Extended mortgage terms 

On the whole issue of mortgage terms, I read a recent piece of research from UK Finance, suggesting nearly one in five first-time buyers now take out a 35-year mortgage. For some on social media this appeared to be too much to take, clear evidence that we were somehow on the precipice of a major market correction as a result, with these borrowers somehow in perilous danger. To be clear, this is the entire term of the mortgage, not the initial rate.  

To my mind, this was again an overreaction and a lack of understanding about the needs of borrowers now, the housing market we currently have, the situation with individuals’ incomes, and a common-sense approach to getting on the housing ladder. 

A longer-term means – quite obviously – that the borrower will take longer to pay off the mortgage and the total interest will be considerably more over such a period. However, firstly, you have to accept that this is a first mortgage and the chances of circumstances changing during a home-owning lifetime are very high, plus for many borrowers at present, a longer term is simply a needs-must approach. 

It’s difficult to predict the future for these borrowers, but what we do know is that many earn more as they progress through their career, their first home tends not to be their long-term one, they are likely to move at some point, and a longer term is a starting point, not the end journey. 

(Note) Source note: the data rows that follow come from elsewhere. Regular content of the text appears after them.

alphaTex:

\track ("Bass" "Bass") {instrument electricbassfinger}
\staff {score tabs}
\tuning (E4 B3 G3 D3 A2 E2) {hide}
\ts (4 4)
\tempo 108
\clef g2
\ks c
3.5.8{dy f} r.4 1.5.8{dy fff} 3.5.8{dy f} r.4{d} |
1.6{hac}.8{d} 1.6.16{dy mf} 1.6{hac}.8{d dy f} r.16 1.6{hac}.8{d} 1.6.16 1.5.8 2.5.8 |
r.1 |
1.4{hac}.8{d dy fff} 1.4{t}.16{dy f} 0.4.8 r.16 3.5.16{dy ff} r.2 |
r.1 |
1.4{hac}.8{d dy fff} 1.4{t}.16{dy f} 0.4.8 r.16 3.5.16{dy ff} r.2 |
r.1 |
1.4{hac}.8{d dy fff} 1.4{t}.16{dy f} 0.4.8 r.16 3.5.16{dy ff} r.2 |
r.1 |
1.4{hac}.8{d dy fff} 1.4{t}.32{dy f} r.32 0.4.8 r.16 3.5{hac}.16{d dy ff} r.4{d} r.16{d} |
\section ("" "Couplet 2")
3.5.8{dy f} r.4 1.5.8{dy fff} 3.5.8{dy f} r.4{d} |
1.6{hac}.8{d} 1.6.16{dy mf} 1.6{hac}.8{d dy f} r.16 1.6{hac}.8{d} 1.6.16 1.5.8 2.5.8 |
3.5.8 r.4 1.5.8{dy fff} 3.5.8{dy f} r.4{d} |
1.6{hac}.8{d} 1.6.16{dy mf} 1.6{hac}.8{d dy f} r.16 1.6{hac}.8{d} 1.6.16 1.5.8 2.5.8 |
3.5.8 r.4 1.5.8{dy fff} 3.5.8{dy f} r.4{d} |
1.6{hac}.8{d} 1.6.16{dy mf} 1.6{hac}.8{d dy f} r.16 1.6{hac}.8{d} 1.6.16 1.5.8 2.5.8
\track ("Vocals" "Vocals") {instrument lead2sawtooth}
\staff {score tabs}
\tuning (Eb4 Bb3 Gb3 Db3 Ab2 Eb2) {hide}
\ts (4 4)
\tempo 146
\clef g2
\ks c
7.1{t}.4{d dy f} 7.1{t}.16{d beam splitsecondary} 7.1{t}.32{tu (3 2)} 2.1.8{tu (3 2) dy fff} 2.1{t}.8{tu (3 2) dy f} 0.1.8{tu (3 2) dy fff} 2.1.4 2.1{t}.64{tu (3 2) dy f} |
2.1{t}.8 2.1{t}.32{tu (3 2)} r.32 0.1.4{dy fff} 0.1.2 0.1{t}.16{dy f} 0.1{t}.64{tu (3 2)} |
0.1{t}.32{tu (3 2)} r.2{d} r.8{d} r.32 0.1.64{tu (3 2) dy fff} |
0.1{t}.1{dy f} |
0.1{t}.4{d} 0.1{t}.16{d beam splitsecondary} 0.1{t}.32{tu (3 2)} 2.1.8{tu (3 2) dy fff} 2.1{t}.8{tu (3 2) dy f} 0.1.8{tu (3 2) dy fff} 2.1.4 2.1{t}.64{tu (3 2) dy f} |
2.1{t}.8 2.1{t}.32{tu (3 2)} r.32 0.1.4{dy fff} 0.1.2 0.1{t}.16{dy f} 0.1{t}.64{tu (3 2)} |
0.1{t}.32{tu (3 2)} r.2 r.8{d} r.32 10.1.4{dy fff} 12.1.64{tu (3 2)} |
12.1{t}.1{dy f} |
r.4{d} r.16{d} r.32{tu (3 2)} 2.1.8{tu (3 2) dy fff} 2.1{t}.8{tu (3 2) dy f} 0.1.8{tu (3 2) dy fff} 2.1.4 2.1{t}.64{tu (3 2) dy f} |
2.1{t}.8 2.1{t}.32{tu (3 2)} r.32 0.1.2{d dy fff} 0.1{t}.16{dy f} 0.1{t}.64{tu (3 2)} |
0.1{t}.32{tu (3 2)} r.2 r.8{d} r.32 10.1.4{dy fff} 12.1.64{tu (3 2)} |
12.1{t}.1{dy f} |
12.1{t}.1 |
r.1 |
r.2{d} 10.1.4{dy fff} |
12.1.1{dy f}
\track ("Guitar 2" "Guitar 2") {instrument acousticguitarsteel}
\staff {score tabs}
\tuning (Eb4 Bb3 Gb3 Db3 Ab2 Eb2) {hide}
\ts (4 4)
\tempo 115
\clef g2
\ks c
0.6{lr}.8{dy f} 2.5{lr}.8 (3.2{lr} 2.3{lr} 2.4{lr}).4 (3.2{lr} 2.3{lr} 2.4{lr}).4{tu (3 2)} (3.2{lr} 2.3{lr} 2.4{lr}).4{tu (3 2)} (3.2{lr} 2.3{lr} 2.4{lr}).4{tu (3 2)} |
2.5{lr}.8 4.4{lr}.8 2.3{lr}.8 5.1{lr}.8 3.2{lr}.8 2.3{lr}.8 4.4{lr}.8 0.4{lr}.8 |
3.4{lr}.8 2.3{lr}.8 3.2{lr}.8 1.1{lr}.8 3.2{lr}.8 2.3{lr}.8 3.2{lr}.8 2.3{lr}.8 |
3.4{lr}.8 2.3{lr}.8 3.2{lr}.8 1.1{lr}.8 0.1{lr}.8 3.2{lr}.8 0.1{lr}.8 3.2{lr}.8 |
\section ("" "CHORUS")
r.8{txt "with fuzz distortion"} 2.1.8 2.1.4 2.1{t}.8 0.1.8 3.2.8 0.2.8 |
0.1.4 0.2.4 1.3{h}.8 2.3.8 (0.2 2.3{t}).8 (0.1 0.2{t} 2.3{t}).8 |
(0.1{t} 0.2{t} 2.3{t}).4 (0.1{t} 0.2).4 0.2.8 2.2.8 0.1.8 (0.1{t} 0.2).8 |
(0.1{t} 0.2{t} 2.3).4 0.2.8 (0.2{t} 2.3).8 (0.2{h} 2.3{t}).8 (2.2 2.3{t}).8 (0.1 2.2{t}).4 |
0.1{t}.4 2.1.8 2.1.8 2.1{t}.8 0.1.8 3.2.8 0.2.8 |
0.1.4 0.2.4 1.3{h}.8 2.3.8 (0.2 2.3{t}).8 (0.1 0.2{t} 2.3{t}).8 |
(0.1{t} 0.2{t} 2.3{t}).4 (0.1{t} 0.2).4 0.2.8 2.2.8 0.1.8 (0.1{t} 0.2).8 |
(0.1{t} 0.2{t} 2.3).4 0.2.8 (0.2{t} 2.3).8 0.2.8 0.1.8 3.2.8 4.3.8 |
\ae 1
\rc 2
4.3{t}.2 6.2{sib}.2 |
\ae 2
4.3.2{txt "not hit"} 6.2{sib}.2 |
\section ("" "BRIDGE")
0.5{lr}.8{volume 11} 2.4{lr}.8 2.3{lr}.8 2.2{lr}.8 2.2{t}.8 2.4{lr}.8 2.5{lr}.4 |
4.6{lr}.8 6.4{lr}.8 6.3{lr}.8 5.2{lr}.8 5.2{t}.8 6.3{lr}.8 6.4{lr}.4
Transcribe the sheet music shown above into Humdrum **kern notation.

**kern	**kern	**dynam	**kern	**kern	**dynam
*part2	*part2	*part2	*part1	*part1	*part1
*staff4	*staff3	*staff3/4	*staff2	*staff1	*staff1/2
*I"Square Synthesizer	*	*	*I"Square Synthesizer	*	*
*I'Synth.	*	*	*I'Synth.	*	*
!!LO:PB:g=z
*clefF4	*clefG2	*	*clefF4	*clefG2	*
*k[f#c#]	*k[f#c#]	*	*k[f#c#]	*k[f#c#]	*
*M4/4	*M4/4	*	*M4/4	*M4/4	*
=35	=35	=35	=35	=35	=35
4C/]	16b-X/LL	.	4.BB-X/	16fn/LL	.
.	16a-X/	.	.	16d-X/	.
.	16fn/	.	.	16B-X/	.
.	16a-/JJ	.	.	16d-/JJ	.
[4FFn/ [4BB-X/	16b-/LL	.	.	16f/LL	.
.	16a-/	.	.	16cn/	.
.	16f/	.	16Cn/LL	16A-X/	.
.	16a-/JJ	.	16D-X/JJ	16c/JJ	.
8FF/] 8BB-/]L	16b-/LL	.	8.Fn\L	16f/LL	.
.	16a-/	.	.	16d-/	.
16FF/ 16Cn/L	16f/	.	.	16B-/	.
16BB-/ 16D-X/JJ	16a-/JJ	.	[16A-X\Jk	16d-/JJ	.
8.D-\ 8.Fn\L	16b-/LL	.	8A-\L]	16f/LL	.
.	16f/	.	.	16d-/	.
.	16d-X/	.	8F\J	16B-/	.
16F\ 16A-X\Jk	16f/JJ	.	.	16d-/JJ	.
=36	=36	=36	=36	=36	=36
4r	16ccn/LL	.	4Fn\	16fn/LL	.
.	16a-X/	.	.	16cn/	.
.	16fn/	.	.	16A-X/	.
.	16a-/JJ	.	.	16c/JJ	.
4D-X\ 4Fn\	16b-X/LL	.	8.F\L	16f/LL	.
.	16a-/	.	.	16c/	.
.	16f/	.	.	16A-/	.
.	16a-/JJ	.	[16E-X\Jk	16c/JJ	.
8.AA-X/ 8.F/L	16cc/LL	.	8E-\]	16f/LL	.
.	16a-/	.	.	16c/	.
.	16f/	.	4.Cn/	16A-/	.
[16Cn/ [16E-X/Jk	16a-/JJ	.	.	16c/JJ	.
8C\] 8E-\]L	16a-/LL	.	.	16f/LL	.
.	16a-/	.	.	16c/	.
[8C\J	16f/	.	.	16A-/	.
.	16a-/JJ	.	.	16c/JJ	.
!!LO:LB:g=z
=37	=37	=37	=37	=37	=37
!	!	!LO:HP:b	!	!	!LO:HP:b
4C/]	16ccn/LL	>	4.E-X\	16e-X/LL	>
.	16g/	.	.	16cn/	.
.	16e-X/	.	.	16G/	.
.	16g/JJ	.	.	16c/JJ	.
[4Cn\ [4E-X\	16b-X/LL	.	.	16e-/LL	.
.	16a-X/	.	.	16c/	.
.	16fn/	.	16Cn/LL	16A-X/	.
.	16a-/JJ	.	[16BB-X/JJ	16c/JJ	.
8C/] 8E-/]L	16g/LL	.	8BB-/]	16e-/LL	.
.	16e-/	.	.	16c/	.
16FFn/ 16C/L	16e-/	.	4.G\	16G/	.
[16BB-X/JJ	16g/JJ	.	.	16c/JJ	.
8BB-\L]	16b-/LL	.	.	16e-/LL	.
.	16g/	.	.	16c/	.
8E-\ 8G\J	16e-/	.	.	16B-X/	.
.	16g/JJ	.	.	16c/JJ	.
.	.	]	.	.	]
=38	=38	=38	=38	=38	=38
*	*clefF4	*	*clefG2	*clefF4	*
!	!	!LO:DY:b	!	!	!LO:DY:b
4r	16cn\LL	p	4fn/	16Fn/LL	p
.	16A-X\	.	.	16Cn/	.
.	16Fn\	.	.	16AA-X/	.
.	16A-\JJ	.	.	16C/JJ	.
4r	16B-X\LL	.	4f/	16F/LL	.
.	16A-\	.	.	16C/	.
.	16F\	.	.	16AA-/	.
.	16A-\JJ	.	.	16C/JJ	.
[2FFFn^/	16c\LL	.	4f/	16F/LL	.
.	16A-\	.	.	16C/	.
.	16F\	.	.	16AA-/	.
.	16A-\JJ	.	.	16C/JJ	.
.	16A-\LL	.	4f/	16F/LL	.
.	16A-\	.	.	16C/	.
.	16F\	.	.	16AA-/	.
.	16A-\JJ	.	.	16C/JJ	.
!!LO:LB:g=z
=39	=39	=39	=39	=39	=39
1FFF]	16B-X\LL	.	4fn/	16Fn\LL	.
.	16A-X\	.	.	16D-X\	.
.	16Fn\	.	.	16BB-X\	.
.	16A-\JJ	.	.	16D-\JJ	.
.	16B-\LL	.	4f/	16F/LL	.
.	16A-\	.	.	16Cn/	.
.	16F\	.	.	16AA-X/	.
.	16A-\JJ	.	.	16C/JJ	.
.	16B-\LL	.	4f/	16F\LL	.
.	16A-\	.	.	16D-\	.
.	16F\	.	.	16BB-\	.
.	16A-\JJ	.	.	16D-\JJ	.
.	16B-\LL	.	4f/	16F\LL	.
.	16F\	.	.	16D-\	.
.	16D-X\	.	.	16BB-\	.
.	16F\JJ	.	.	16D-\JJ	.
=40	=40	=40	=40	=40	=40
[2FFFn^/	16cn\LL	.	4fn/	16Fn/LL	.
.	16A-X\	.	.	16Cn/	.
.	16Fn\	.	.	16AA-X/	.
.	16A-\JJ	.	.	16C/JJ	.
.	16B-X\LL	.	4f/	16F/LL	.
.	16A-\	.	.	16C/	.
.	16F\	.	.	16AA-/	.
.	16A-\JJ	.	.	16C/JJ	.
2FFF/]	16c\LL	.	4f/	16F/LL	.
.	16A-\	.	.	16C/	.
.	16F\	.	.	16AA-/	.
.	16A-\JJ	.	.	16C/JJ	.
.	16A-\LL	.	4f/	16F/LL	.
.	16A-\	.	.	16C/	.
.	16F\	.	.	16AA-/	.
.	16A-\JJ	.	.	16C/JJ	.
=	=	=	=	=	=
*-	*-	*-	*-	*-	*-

That has to be taken into account, as do those all-important upfront costs that can be particularly challenging, especially for first-time buyers. Let’s be blunt, there are a lot of costs that come with owning a home, and this will also be at the front of minds for individuals when they are looking at monthly payments.  

As will all those other costs that have to be factored into the budget. It’s not just everything once you get to the property, but obviously stamp duty land tax (if applicable), solicitor’s fees, moving costs, plus the cost of actually furnishing and running a home. 

Mortgage product costs may be a relatively small part of these overall outgoings and necessities, but they can still add up, which is why we offer fee-assisted deals which come with a free valuation, no application fees and a flat product fee.  


Choice is good 

Overall, it’s positive these options exist, and they allow people to get on the housing ladder that might otherwise not be able to.  

As long as we’re all doing our jobs in terms of advice, recommendations, measuring affordability and ensuring these borrowers can meet their monthly payments over the term, there should always be product options and lenders to choose from in this space.